Protesters in red t-shirts are massing in the streets of Abuja, raising their voices and singing new lyrics to the tune of John Lennon's "Give Peace a Chance."

“All we are saying is bring back our girls!" they cry repeatedly for hours. Between every line comes the shout, "Alive, now!"

Three weeks ago, Islamist militants snatched hundreds of teenage girls from their school, sparking urgent calls for their rescue. Since then, the outcry has only grown louder, both in Nigeria and abroad, and even among people and media groups who usually ignore the murky world of West African suffering.

The abduction captured the attention of US President Barack Obama, who promised to send “military security personnel and assets” to assist in finding the girls – help that Nigerian President Goodluck Jonathan said today he will accept. The government also offered $300,000 reward for information leading to an arrest.

# # # #

#### TASK DETAILS
Reproduce the part of the schoolgirl abduction passage that opens with "The abduction captured" and closes with "to an arrest.", swapping "reward" for "bounty".

Chart-based quiz entries:
# # # #

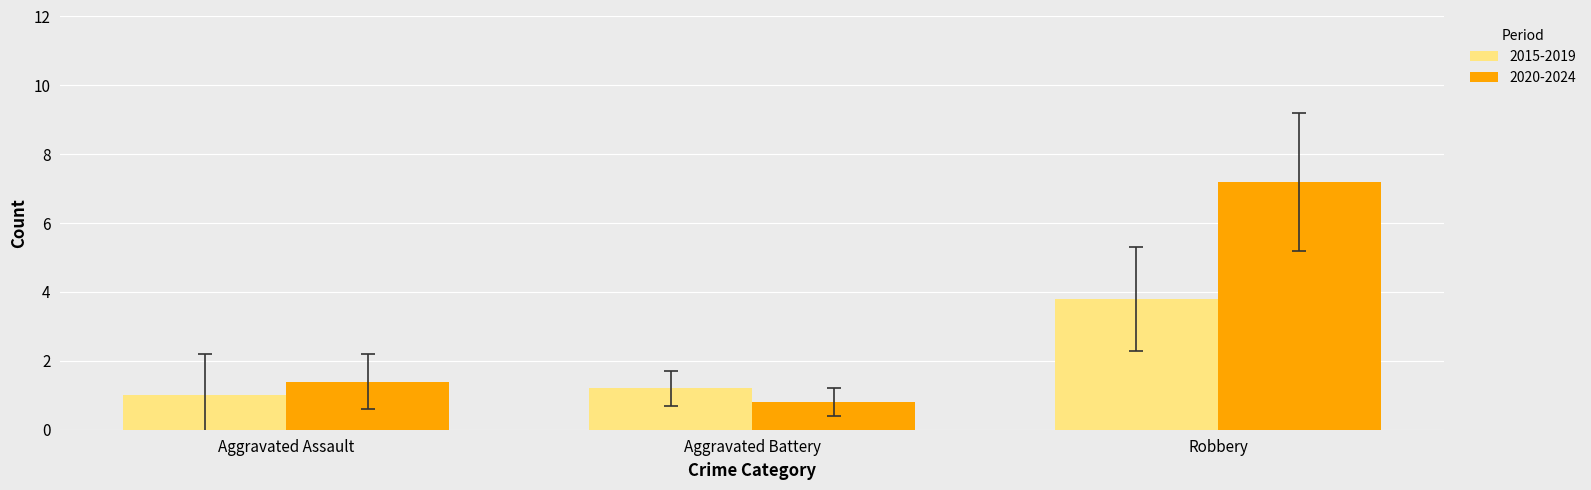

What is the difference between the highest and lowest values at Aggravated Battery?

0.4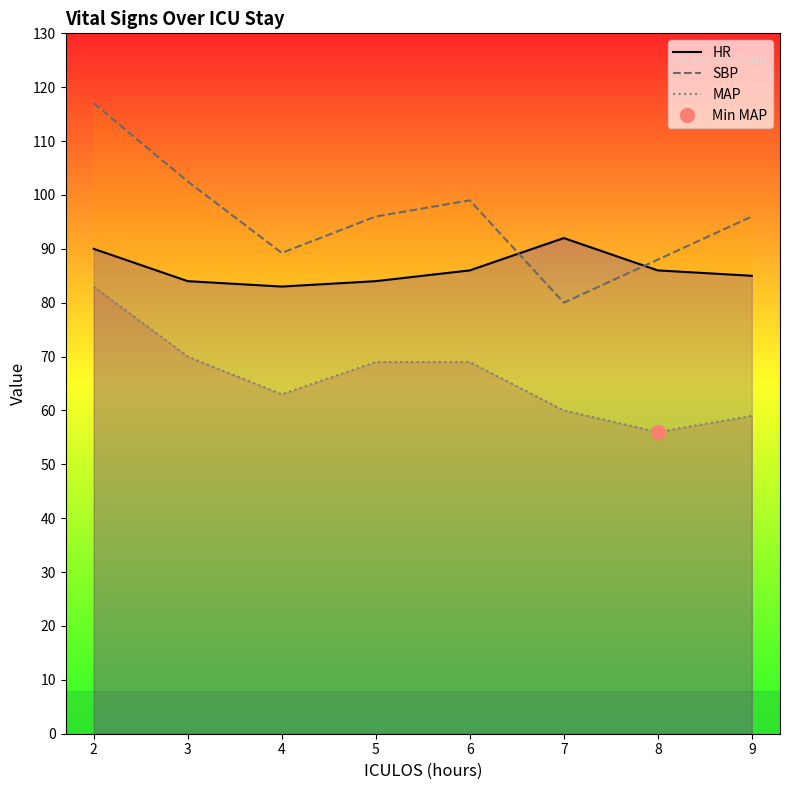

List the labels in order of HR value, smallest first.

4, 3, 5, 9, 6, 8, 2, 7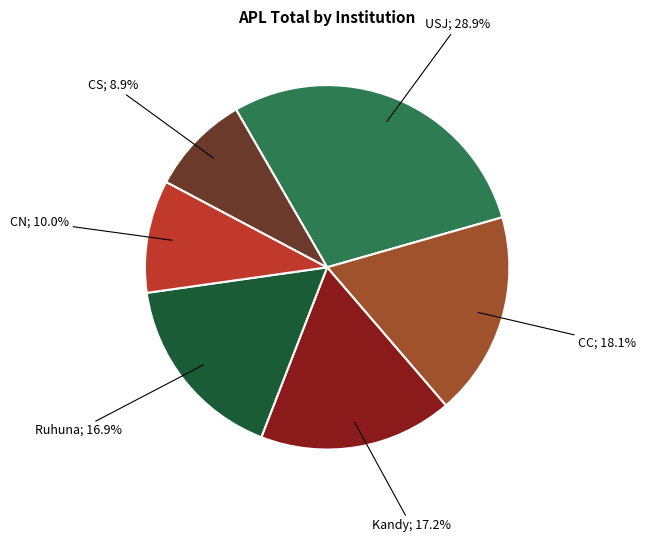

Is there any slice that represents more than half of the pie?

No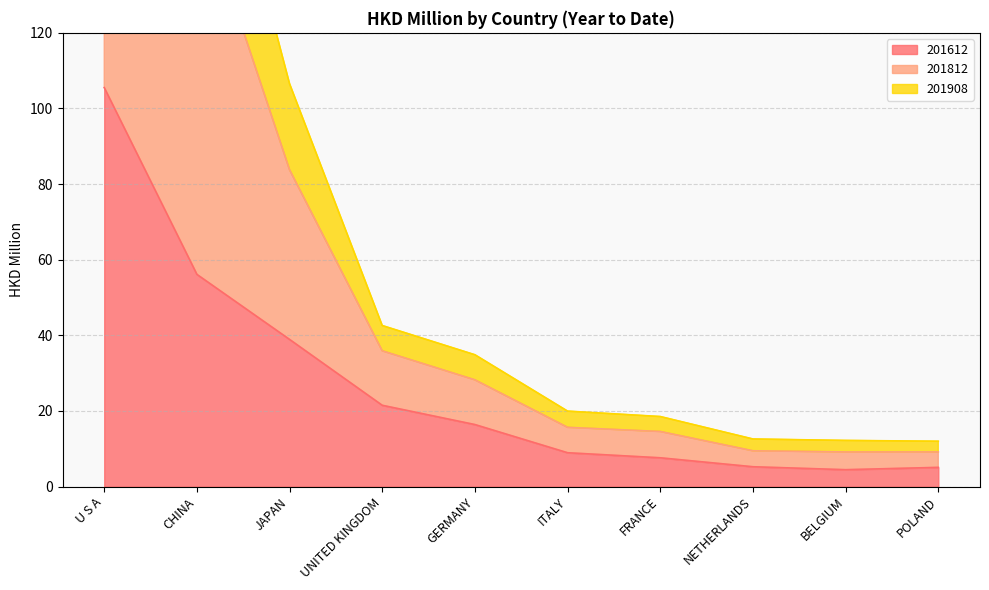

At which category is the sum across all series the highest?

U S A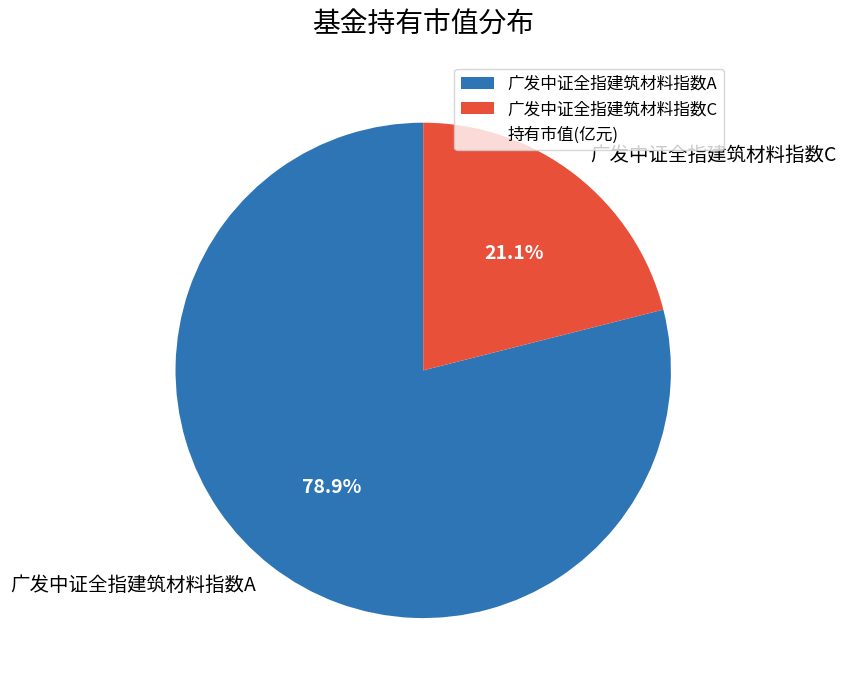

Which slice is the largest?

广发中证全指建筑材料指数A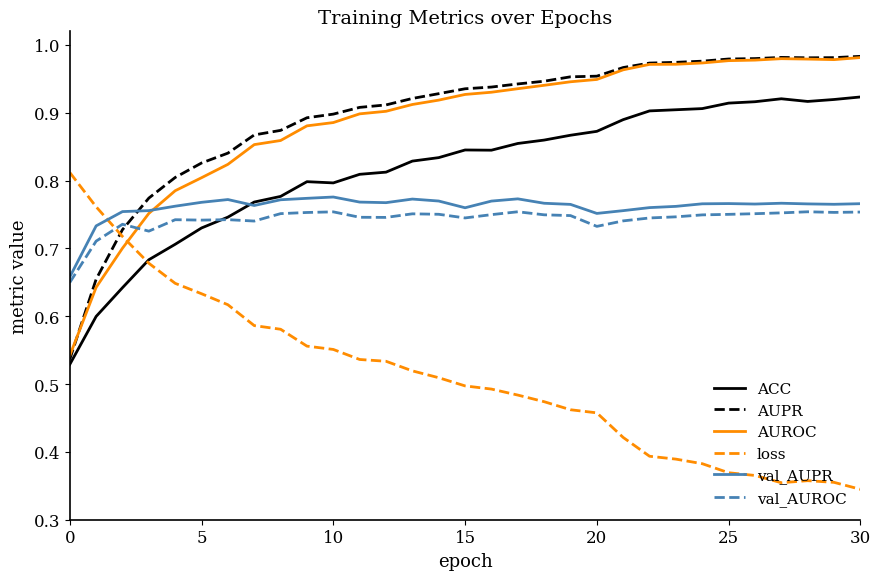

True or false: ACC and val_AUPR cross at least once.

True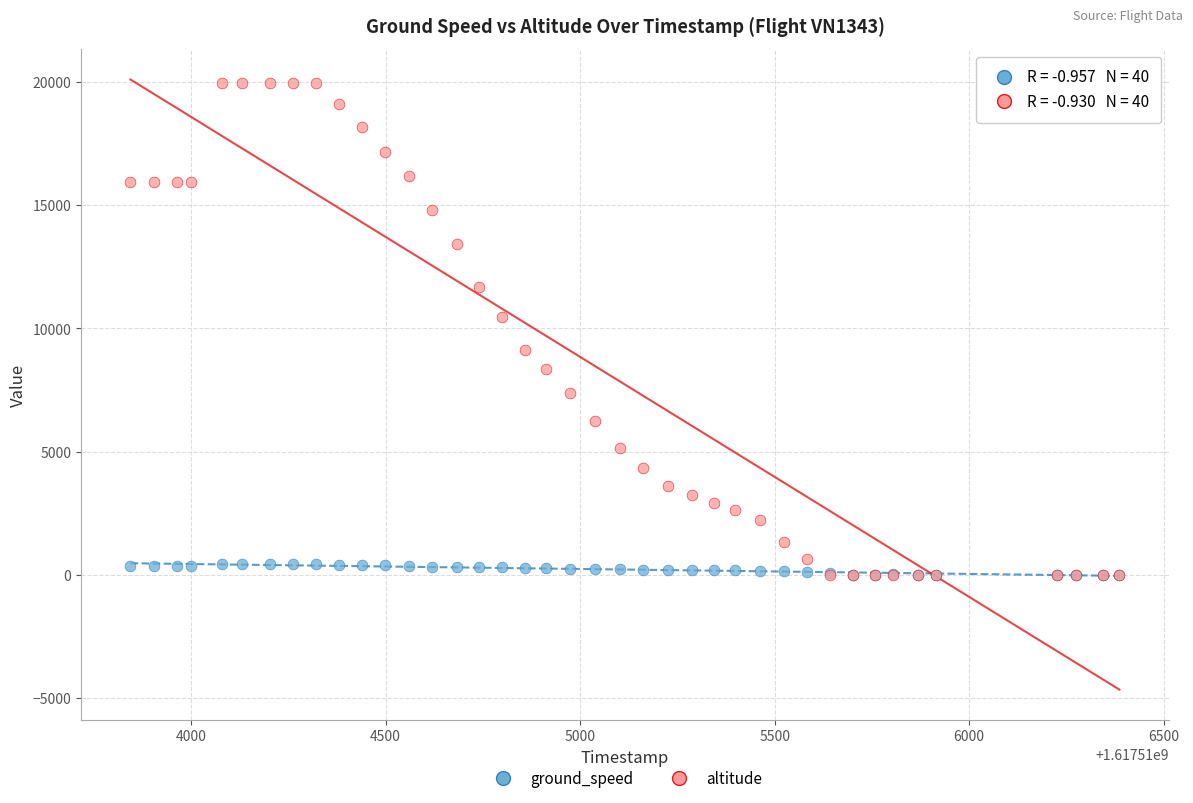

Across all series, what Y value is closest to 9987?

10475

# # # #

#### SOLUTION FOR THIS TASK
The abduction captured the attention of US President Barack Obama, who promised to send “military security personnel and assets” to assist in finding the girls – help that Nigerian President Goodluck Jonathan said today he will accept. The government also offered $300,000 bounty for information leading to an arrest.